Buckwheat flour: While other recipes call for buckwheat to be blended with another flour, buckwheat noodles can be kept pure and simple. An ideal flour to mix with water and roll out your own soba noodles for a soup or stir fry. Gluten free, nut free.


Best all-rounder

Amaranth flour: This has a similar profile to quinoa, as they are both pseudo-grain, that can be milled into an unusual flour as a rich source of protein and fibre. However, unlike quinoa, it is a very heavy flour with an earthy flavour and is best blended in small quantities (up to 25%) with another flour to lighten the bake. Gluten free, grain free, nut free.


Brown rice flour: By finely grinding brown rice we create this high-fibre flour, that is light and powdery similar to white flour. Making it ideal for baked goods. This is possibly the best option for people who are new to alternative flours as it’s easy to work with, has a texture we recognise and doens’t possess a strong flavour. Gluten free, nut free.

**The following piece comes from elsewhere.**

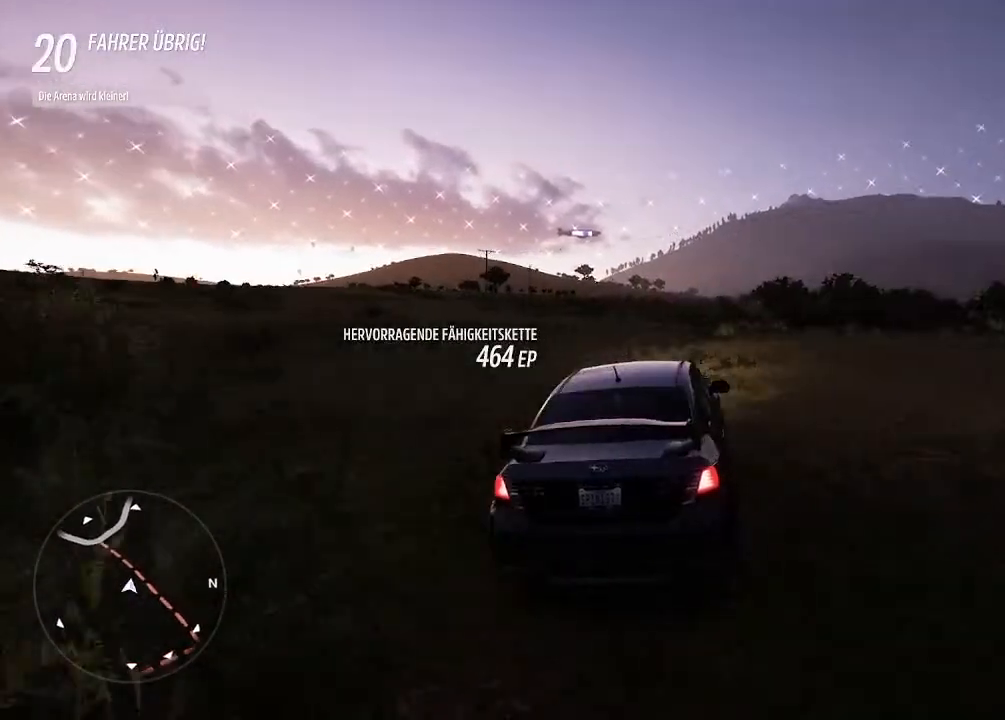
{"buttons": ["R2"], "left_stick": "right", "right_stick": "center", "events": [[133, "left_stick", "center"], [333, "left_stick", "right"]]}
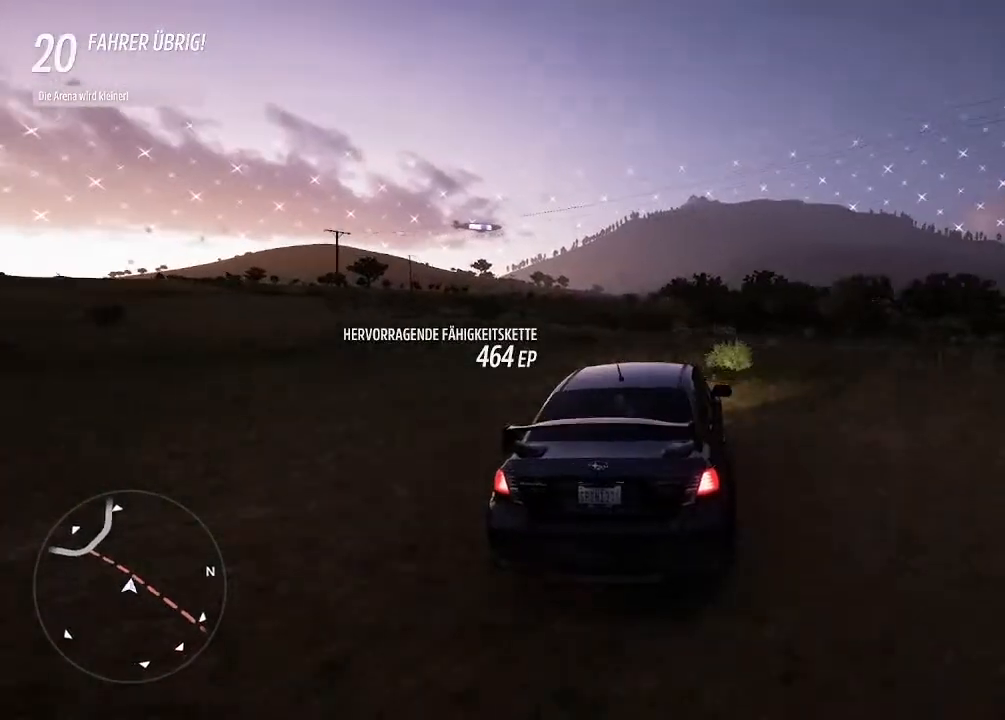
{"buttons": ["R2"], "left_stick": "center", "right_stick": "center", "events": [[467, "left_stick", "center"]]}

Buckwheat flour: Providing an earthy, nutty and slightly bitter taste, buckwheat is widely used in gluten-free bakes but it’s best to mix it with another flour to avoid an overwhelmingly bitter taste. This is a slightly darker flour than others so beware baked goods may leave the oven looking a little on the dark side, perfect to eat but perhaps less pleasing to the eye. Buckwheat provides the added boost of B vitamins. Gluten free, nut free.


Cassava flour: The cassava root is a starchy, high carbohydrate tuber and its mellow flavour makes it a great substitute for plain flour, you can use the same quantities as plain flour and there’s no need to adjust the water content of your bake. Gluten free, grain free, nut free.


Quinoa flour: An extremely versatile flour, best used blended with others as it doesn’t hold its shape quite as well. Quinoa is high in fibre and a complete protein, therefore giving your baked goods that nutritious kick. It works well in cookies, non-yeasted breads, muffins, cakes and pancakes. Gluten free, grain free, nut free.


Red lentil flour: A low glycemic index, high protein flour, packed with vitamins and minerals that is extremely versatile, this is a store-cupboard staple. It works well in breads, muffins, pancakes, sauces, and pasta, and provides an aesthetically pleasing pink/red hue to whatever you choose to make. Gluten free, grain free, nut free.


Spelt flour: Another wheat-containing grain that is not gluten-free however it is a great substitution for better blood glucose control and packs a good amount of protein and fibre. This is a simple flour to work with, and yields a fluffy texture when substituted 1:1 for plain flour in most recipes. Spelt does have a lower absorption rate meaning you should reduce the liquid in your recipe to 75%. Nut free.


Tapioca flour: This is also made from the cassava plant, however it only uses the starchy part of the root, therefore lending itself well to thickening up sauces and providing a thick, chewy texture in baked goods. Gluten free, grain free, nut free.


Teff flour: An ancient grain that is rich in protein and fibre with an earthy, nutty flavour ideal for non-yeasted breads and muffins. Nut free.